Di fatto la raccolta degli scritti di Van Gogh è un’opera estremamente corposa essendo formata da 821 lettere: 668 indirizzate a Theo (più di 400 in olandese, circa 200 in francese e 2 in inglese) mentre altre 153 risultano spedite ad altri soggetti tra cui artisti amici come Anthon Van Rappard, Émile Bernard o a Gauguin, a parenti come la sorella Willemien o alla madre e alla famiglia Van Stockum-Haanebeek (con cui era imparentato, essendo il fratello Theo sposato con Jannetje (Annet) Haanebeek; in realtà Vincent era stato innamorato di Carolina Haanebeek, sorella di Jannetje, che non ricambiò mai i suoi sentimenti divenendo moglie di Willem Jacob van Stockum). Altre missive (poche) risultano scritte all’attenzione di altri parenti ed amici (per gli interessati la raccolta dell’epistolario è pubblicato da Einaudi in un volume dal titolo Lettere di Vincent Van Gogh mentre delle “selezioni” di lettere sono reperibili in volumi di altri editori).

I brani proposti da Blas Roca Rey nella sua interpretazione scenica permettono di ricostruire la vita del pittore che viene “narrata” in prima persona, usando le parole estrapolate dai suoi scritti.
L’attore si è imposto di riprodurre il carattere e l’emotività dell’artista usando dei balbettii e rendendo il suo respiro pesante e faticoso o al contrario, nei casi di eccitazione, giungendo all’iperventilazione. Il risultato è sorprendente perché si rendono, in modo naturale, sia le sensazioni di oppressione del soggetto (schiavo delle ansie della vita quotidiana, causa la mancanza di danaro e di cibo) sia le esaltazioni maniacali, religiose, sessuali o artistiche legate alle intuizione creative (lo sforzo profuso nel tentativo di comprendere la psicologia dei soggetti ritratti – come quelli de I mangiatori di patate – o per l’uso di tecniche pittoriche innovative come quelle visibili nella serie dei quadri I girasoli oppure nella Notte stellata) che hanno reso immortali i lavori di Van Gogh.
La narrazione è coinvolgente e piena di pathos. Roca Rey non si risparmia nello sforzo di entrare in empatia con l’uomo che interpreta e col pubblico. L’auditorio si mostra attento e in completa sintonia con l’istrione in scena, il quale è illuminato dalla luce di un proiettore che varia tonalità cromatica assieme agli umori di Van Gogh.
Gli unici momenti in cui il focus non è sull’interprete è quando la “parola” passa all’armonia musicale dei flauti del Maestro Luciano Tristaino che vengono usati per sottolineare i testi ma anche per concedere qualche attimo di respiro all’attore.
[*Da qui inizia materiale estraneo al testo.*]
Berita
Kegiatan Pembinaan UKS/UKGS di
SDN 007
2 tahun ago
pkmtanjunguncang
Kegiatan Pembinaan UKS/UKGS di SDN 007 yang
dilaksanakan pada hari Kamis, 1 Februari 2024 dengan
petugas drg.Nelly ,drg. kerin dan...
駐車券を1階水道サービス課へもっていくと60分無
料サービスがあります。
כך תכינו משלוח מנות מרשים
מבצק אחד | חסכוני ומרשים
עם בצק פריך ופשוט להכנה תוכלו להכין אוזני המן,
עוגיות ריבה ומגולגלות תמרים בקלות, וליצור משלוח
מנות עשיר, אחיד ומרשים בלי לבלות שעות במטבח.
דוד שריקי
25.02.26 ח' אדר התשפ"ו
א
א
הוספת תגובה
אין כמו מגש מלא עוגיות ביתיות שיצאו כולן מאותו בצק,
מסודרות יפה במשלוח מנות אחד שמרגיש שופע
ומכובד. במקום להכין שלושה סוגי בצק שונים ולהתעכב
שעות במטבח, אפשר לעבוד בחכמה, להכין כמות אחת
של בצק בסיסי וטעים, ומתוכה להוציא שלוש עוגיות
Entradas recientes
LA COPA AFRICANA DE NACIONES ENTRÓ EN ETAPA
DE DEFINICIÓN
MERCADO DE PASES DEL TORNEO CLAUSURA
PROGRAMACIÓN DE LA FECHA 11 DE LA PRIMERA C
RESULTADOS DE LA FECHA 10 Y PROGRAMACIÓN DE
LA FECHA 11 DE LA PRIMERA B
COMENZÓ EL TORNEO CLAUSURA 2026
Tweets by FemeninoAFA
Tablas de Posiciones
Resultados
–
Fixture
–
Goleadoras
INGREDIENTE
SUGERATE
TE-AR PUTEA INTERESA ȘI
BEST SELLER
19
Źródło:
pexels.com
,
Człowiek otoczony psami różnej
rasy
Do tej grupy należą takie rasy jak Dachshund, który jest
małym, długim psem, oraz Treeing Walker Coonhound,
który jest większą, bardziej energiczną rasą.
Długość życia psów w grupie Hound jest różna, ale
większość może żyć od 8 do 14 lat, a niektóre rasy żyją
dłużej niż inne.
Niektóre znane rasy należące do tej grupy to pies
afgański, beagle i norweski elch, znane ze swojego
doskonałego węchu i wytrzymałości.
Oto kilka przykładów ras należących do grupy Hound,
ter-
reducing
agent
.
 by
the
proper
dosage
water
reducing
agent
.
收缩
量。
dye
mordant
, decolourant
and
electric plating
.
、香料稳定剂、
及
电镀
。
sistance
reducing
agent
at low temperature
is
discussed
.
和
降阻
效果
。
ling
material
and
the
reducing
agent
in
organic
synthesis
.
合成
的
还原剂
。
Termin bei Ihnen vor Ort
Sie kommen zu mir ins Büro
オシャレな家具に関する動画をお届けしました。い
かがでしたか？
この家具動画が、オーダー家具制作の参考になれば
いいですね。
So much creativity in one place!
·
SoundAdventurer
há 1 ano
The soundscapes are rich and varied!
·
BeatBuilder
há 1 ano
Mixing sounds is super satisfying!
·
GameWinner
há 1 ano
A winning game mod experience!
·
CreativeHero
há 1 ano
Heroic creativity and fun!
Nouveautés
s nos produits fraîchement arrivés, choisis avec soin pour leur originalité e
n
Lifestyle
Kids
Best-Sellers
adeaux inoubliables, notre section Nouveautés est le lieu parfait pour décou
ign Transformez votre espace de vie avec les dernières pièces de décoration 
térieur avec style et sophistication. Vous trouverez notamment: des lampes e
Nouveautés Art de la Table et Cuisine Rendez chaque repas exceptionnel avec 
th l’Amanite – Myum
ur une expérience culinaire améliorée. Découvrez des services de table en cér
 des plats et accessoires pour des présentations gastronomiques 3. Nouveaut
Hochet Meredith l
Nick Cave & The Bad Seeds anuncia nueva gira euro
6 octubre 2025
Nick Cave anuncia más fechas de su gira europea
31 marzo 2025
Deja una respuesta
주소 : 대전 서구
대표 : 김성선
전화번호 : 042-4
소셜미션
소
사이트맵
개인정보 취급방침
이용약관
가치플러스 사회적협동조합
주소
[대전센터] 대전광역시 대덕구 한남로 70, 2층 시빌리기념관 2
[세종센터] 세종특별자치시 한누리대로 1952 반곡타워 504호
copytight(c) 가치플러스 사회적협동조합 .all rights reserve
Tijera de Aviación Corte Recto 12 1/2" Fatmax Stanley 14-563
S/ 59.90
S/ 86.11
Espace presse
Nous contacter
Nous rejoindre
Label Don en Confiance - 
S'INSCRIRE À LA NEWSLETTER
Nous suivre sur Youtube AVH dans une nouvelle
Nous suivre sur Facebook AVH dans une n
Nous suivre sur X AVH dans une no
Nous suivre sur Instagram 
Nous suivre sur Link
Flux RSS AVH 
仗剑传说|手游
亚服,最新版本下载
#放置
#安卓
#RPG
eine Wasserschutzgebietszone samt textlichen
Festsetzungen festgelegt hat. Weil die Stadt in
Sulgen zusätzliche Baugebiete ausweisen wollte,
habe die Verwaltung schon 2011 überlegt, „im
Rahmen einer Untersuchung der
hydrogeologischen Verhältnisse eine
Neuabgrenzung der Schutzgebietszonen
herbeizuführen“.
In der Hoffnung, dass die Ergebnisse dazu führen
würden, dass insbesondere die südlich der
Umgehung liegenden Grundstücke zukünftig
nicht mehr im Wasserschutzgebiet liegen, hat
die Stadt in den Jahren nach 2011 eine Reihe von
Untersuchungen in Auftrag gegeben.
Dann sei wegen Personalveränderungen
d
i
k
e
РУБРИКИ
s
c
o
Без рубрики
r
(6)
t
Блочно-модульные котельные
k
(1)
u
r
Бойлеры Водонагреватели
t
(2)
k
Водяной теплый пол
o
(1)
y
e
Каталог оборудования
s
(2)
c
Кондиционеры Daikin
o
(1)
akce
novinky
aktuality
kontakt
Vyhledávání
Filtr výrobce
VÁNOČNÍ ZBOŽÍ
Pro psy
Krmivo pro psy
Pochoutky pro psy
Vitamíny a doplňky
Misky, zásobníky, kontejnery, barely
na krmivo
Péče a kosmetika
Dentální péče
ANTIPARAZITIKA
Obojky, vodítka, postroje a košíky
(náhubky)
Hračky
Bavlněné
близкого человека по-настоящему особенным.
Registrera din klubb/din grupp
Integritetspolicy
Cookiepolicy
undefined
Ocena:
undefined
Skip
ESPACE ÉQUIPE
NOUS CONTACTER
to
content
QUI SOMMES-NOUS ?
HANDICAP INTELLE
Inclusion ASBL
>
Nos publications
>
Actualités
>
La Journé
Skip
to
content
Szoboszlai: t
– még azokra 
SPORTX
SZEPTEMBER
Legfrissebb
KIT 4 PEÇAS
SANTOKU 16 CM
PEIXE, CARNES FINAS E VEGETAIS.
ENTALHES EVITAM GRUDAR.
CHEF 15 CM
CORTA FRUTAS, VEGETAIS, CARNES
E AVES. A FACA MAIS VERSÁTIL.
Per concludere, criticamente, debbo segnalare che, a mio giudizio, sarebbe stata ancora più coinvolgente una partenza recitativa “piana” per costruire un “crescendo” fino al raggiungimento di un parossismo finale (legato alla malattia mentale del pittore); tuttavia debbo convenire (e filologicamente supporre) che la scelta del regista/attore, di non eccedere nella manifestazione della follia, trovi una coerente motivazione nell’uso dei testi, in prima persona, della corrispondenza stessa in quanto le lettere vennero scritte da Van Gogh nei suoi periodi di lucidità; posso asserire, quindi, che il lavoro è molto ben curato perché l’estro creativo dell’attore, che si immedesima in Van Gogh, è asservito al racconto permettendo agli spettatori di prendere contatto con la vita del grande genio olandese.

Vincent Van Gogh, le lettere a Theo 

libero adattamento e regia Blas Roca Rey
con Blas Roca Rey
ai flauti Luciano Tristaino
produzione Nutrimenti Terrestri.

Teatro Brancaccino, Roma, fino al 23 febbraio 2020.